С каждым новым актом кошачьего протеста я понимала, что лысого кота от последствий моего неконтролируемого катарсиса отделяет чрезвычайно тонкая грань, поэтому на стенке у меня висела обёрточная бумага, и я писала на ней Песнь. Песнь была агрессивной, так что с каждым новым куплетом реальные чувства мои к коту становились всё более нежными, и когда Сашки приехали его забирать, мы с котом мирно валялись в спальнике - сером, под цвет животного - и разговаривали о высоком. Но Сашка всё равно схватила его в объятия и заворковала что-то вроде "Ах ты моя бедная птичка, моя яхонтовая ежевичка, тебя замучила Катька-тиран, она тебя била, била, да?" И только обёрточная бумага на стене свидетельствовала, что кот не стал моей жертвой - кот стал моей музой.
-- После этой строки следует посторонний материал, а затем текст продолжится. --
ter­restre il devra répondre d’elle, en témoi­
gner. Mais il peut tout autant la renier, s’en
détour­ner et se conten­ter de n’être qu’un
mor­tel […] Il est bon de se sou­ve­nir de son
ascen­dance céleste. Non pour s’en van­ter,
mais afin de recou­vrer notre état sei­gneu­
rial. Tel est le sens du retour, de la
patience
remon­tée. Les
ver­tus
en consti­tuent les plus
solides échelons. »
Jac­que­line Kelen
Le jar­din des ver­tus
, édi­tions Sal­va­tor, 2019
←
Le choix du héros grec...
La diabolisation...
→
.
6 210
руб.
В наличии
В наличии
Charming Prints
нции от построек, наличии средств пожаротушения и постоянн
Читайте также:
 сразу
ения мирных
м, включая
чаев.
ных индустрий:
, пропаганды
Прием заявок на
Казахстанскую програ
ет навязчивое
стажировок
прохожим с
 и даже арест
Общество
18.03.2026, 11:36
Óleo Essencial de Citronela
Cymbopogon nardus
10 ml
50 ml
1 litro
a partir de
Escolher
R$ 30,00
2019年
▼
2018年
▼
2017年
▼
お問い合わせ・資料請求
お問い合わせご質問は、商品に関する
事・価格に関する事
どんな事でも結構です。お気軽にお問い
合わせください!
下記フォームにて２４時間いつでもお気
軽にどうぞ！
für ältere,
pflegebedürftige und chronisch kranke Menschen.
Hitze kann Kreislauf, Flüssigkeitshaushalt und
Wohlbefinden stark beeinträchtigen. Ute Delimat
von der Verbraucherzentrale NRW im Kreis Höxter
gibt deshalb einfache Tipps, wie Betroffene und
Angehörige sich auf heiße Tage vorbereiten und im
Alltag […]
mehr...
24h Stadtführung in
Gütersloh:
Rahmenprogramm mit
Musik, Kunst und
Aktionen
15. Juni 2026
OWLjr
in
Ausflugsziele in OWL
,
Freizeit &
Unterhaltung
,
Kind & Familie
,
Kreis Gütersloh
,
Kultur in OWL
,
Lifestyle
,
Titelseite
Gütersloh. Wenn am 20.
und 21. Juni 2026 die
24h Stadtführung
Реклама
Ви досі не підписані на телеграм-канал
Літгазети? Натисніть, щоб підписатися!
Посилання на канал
Там вдали за рекой то плейбой, то ковбой,
то кровавый подбой, то не очень,
а у нас тут покой, поезда над рекой
тихо-тихо стучат среди ночи.
Они ехали долго в ночной тишине,
пока кот не нагадил в пельмени.
Вдруг вдали у реки заблестели штыки,
это были Ариша и Сеня.
И народ поскакал, поскакать не вопрос,
по лесам, по полям, по дорогам.
Запах роз - нет, не роз, это местный невроз,
я его не советую трогать.
Если чую каюк, то хватаю утюг,
я кота им сейчас обогрею
по его неглиже, чтобы стал он уже
в чём-то чище и к людям добрее.
И бесстрашно утюг поскакал на кота
и кота вразумил и разгладил.
Чистота, красота, от кота ни хвоста.
Так и надо тому, кто нагадил.
Он упал на диван и затряс бородой
и закрыл свои лысые очи:
"Передайте хозяйке моей дорогой,
что я гадил умеренно очень...
Передайте хозяйке моей дорогой,
что я гадил уверенно очень".
Как хорош простестующий кот поутру,
чисто нерпа в стыдливом порыве.
То ли кот не к добру, то ли я не к добру,
то ли Репин с картиной "Приплыли".
Кот-эстет, кот-гимнаст, падаван, дунадан,
в жизни всё удаётся герою*.
То ли кот дуба даст, то ли я дуба дам,
но гештальт я ему перекрою.
Кто прошёл этот курс молодого бойца,
тот за многое с жизнью в расчёте,
а я песню о нём допою до конца,
чтобы кот жил в любви и почёте.
*Здесь была строка "Холодец, возведённый в секвойю", убранная в рамках кампании по борьбе с метаметафоризмом.